On 16 April 1885, at Drury Lane, Rosa produced Thomas's fourth and best opera, Nadeshda (libretto by Julian Sturgis); a German version of which (libretto by Friedrich Fremery) was given at Breslau in 1890. A fifth opera, The Golden Web (libretto by Frederick Corder and B. C. Stephenson), an opéra bouffe slighter than its predecessors, was produced (after the composer's death) by the Carl Rosa Opera Company at Liverpool on 15 February, and at the Lyric Theatre, London on 11 March 1893.
In spite of some positive critical attention, interest in the opera was short-lived.

Besides these dramatic works, Thomas's chief compositions were a psalm, Out of the Deep, for soprano solo and chorus (London, 1878); a choral ode, The Sun Worshippers (Norwich, 1881), and a suite de ballet for orchestra (Cambridge, 1887). A cantata, The Swan and the Skylark, was found in piano score among his manuscripts after his death: it was orchestrated by Charles Villiers Stanford, and produced at the Birmingham Festival of 1894.

==Suicide==
His minor compositions include over 100 songs and duets.
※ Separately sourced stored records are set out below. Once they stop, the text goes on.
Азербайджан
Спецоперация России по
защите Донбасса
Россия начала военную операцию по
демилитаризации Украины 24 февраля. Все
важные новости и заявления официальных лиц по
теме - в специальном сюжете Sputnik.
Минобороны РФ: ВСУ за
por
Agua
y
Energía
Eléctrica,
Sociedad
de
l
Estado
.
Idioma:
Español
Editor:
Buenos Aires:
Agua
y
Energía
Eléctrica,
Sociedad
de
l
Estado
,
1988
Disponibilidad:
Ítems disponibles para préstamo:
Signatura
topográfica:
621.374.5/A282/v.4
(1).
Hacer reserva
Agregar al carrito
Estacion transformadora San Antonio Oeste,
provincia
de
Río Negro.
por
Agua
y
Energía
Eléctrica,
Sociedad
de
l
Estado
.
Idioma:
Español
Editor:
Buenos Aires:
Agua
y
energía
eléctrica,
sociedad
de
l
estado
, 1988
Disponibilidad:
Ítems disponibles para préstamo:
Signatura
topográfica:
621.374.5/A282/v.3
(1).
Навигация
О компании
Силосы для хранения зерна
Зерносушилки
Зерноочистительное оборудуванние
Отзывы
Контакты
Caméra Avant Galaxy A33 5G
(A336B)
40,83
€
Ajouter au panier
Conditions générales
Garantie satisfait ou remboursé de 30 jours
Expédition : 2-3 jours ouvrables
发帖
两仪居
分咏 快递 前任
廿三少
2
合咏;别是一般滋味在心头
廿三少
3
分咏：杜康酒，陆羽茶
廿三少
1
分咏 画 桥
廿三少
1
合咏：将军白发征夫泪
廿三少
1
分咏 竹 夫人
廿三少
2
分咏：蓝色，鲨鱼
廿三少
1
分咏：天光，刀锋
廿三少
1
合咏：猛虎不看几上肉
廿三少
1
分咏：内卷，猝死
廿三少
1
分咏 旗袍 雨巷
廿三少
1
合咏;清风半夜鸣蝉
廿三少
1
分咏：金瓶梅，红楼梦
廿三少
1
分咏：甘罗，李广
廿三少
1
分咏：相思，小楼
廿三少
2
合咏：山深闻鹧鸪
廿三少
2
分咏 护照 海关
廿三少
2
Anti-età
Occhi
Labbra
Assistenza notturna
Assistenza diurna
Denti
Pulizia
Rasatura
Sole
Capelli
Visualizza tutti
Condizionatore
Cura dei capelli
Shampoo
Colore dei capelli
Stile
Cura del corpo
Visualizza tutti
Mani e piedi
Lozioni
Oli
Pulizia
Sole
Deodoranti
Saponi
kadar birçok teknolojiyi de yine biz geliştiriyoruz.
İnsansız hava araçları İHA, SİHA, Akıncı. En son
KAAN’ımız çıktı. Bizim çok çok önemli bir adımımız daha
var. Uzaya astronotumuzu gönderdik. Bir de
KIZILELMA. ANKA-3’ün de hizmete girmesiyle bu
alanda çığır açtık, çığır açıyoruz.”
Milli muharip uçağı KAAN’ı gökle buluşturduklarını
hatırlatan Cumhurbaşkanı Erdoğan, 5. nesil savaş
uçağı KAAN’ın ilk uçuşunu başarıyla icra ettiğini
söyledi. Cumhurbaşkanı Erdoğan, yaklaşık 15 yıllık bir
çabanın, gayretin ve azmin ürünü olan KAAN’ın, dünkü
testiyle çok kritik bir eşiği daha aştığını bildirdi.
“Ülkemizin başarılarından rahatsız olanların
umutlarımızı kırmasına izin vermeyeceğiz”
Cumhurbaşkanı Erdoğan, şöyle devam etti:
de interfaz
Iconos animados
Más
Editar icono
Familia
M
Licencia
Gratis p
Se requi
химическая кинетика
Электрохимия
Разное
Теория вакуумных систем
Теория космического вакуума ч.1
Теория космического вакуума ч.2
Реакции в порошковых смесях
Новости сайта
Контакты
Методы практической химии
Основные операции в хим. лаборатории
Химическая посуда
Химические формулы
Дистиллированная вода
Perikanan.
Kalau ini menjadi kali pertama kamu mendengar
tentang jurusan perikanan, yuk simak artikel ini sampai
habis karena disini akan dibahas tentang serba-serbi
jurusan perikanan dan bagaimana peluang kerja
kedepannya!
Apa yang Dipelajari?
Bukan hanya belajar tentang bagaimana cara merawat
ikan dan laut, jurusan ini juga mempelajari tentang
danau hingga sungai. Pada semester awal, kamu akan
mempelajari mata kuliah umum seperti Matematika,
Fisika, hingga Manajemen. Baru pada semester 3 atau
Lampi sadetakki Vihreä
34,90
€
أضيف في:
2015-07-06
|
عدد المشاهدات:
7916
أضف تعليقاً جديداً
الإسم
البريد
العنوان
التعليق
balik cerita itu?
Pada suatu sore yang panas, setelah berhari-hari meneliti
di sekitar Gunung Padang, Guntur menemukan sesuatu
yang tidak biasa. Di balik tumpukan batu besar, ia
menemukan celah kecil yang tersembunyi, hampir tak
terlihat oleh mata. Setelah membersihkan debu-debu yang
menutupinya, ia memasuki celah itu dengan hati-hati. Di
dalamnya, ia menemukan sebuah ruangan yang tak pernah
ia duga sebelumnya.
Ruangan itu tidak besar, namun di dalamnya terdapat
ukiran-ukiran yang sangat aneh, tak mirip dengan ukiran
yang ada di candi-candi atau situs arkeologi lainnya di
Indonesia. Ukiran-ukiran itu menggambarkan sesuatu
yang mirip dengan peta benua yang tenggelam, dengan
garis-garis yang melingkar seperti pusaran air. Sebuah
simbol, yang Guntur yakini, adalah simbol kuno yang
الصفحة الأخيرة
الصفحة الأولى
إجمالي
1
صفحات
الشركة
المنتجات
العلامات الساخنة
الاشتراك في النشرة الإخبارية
In 1891 Thomas became engaged to be married; shortly afterwards he showed signs of mental disease, and his career came to a tragic end on 20 March 1892 when he took his own life by throwing himself in front of a train. At the time of his death, Thomas was living at 53, Wimpole Street, Westminster. He was buried in Finchley Cemetery.

==Critical reputation==
Goring Thomas occupies a distinct place among English composers of the 19th century. His compositions are characterized by a melodic refinement and a noted capacity for dramatic structure, reflecting the influence of his early French pedagogical training. Musicologists often highlight the synthesis of technical precision and lyrical expression as a defining element of his aesthetic. Personally the most amiable of men, he was most critical of his own work, never attempting anything for which he felt he was unfitted, and constantly revising and rewriting his compositions.